= Employee Rights Act =

The Employee Rights Act (S.1774), or ERA, is a bill re-introduced to the 115th Congress in the United States Senate on September 7, 2017, by Sen. Orrin G. Hatch [R-UT] and 14 co-sponsors. The bill was referred to the United States Senate Committee on Health, Education, Labor and Pensions. It is the successor to bills first introduced in the 112th Congress of the same name, also sponsored by Sen. Hatch and then-Rep. (now Senator) Tim Scott of South Carolina.

An identical Employee Rights Act bill (H.R. 2723) was re-introduced to the U.S. House of Representatives on May 25, 2017, by Rep. Phil Roe [R-TN] and six co-sponsors. It received a hearing in the United States House Committee on Education and the Workforce on June 14, 2017.

In the 114th Congress, the ERA was co-sponsored by 170 members of Congress, including 33 U.S. senators. In July 2017, The Wall Street Journal editorialized in favor of the ERA, saying "the bill would protect workers and employers from union intimidation."

==Legislation==
The bill includes eight core provisions.

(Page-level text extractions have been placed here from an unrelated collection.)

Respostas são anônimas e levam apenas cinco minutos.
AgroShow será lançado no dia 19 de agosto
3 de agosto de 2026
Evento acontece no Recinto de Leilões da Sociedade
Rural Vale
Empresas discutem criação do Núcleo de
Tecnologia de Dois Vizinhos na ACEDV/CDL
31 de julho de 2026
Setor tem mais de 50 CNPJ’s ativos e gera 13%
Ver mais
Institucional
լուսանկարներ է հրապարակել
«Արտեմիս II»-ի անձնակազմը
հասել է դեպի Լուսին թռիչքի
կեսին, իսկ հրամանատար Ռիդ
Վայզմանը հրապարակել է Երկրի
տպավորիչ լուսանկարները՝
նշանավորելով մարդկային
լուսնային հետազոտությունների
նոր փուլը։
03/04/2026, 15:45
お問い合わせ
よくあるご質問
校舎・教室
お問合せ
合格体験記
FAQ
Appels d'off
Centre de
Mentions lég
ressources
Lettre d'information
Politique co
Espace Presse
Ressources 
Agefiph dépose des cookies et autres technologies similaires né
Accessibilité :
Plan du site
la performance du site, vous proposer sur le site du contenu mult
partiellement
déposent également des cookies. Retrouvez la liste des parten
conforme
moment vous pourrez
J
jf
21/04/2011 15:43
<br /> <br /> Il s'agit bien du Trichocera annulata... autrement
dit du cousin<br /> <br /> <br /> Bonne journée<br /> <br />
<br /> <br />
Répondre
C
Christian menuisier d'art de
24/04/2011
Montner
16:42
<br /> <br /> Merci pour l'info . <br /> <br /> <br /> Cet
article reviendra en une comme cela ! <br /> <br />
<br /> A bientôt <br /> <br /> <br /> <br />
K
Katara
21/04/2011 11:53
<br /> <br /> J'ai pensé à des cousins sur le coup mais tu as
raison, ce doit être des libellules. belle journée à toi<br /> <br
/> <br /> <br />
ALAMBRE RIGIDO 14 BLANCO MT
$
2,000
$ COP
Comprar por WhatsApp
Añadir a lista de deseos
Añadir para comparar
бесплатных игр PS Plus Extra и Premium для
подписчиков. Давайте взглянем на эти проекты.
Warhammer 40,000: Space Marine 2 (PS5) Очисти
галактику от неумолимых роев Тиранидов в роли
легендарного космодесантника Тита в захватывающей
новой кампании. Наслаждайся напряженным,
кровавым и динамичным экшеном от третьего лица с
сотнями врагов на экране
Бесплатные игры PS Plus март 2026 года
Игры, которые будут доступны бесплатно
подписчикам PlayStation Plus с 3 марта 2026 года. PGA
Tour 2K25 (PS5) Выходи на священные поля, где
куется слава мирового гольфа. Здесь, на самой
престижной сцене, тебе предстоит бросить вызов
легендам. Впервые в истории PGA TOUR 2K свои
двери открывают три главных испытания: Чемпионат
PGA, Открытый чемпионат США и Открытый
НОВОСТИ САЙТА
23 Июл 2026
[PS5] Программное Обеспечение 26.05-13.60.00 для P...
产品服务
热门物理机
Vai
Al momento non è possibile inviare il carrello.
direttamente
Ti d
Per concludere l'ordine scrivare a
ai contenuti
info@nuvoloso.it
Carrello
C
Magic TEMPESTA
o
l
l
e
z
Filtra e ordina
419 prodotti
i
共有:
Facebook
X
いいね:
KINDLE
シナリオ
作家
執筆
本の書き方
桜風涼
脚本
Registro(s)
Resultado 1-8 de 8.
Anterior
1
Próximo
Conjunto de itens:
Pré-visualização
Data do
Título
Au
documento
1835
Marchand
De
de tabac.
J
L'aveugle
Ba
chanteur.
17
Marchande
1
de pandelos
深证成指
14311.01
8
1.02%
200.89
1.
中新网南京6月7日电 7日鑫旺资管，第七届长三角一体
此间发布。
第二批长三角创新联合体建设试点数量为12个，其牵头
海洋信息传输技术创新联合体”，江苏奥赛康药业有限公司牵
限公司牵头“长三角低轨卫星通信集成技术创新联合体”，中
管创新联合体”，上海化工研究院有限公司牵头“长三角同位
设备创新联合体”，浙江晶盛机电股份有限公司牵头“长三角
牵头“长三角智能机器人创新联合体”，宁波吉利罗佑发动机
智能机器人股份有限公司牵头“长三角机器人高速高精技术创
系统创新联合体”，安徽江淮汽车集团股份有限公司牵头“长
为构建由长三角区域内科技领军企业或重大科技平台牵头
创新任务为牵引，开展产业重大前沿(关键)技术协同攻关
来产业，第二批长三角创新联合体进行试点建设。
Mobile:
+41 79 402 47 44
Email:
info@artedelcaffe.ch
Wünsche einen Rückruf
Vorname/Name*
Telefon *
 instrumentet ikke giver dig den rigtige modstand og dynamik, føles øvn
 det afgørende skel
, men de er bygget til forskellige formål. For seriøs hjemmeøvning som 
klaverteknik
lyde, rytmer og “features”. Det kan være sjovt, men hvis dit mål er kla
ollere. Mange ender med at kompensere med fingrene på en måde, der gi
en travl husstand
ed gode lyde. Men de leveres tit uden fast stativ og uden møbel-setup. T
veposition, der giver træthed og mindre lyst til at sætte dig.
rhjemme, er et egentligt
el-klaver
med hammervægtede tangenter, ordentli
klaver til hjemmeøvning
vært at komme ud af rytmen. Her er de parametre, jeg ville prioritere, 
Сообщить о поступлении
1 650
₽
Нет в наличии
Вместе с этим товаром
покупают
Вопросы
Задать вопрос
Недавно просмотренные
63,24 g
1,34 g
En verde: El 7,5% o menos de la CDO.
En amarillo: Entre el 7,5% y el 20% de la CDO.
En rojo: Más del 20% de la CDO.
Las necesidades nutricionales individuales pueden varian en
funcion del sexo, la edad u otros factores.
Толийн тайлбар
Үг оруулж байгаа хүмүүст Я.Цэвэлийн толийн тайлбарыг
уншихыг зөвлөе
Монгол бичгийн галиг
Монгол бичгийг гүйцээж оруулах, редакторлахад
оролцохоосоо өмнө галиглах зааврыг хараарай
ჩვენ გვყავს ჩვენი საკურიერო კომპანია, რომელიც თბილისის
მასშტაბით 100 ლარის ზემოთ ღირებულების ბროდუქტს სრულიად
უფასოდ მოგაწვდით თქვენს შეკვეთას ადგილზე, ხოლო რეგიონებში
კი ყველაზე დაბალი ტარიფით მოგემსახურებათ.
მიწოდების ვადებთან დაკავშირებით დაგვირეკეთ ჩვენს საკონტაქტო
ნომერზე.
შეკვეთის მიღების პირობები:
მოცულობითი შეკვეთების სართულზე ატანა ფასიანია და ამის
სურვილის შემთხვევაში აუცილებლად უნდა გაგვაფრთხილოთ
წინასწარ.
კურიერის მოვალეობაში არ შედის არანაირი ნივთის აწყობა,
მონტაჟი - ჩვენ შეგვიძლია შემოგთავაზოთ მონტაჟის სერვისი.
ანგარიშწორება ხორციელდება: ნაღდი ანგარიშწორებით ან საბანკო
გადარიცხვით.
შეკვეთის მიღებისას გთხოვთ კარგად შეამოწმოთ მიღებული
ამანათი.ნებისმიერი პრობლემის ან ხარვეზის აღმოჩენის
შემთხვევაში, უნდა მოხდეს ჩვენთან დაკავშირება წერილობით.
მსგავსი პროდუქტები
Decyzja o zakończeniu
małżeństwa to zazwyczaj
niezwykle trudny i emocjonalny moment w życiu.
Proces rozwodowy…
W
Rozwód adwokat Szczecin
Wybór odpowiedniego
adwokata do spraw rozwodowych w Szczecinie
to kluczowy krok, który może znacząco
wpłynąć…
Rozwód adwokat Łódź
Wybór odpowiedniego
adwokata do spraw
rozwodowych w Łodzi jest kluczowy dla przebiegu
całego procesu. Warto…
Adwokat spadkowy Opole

It would:

- require secret ballot elections to determine union representation;
- create union re-certification elections when half of the originally unionized employees have turned over;
- mandate opt-in rather than opt-out systems for voluntary contributions to union political operations, or "paycheck protection";
- change the "win" bar for a union certification election to include the majority of all affected employees, not just those who voted;
- permit employees not to provide personal information to union organizers;
- provide protections from union coercion (including fines) blocking de-certification of an existing union;
- require secret ballot strike votes, eliminating the option to vote at union meetings following discussion;
- criminalize union threats and violence.